Task input:

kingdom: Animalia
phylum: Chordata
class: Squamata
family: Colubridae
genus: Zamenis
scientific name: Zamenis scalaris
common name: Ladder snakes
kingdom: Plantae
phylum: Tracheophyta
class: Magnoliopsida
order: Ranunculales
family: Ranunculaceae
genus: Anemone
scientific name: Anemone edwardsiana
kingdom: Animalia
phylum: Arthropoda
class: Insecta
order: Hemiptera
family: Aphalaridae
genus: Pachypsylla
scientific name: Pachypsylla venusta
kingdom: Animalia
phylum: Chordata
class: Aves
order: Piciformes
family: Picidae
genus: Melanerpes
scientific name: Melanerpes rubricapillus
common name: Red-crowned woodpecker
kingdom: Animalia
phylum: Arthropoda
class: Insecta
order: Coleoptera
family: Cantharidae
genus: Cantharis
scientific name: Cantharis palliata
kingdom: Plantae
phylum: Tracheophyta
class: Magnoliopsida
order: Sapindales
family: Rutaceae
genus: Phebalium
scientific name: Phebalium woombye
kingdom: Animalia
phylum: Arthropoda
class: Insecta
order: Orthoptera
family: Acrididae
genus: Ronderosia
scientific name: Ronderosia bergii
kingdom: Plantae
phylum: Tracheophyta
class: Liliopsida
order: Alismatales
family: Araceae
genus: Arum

Task prompt: Starting at the line that contains "genus: Ronderosia" and ending with the final line of the rows, reproduce those lines as a numbered list, omitting any blank lines.

The completed task:
1. genus: Ronderosia
2. scientific name: Ronderosia bergii
3. kingdom: Plantae
4. phylum: Tracheophyta
5. class: Liliopsida
6. order: Alismatales
7. family: Araceae
8. genus: Arum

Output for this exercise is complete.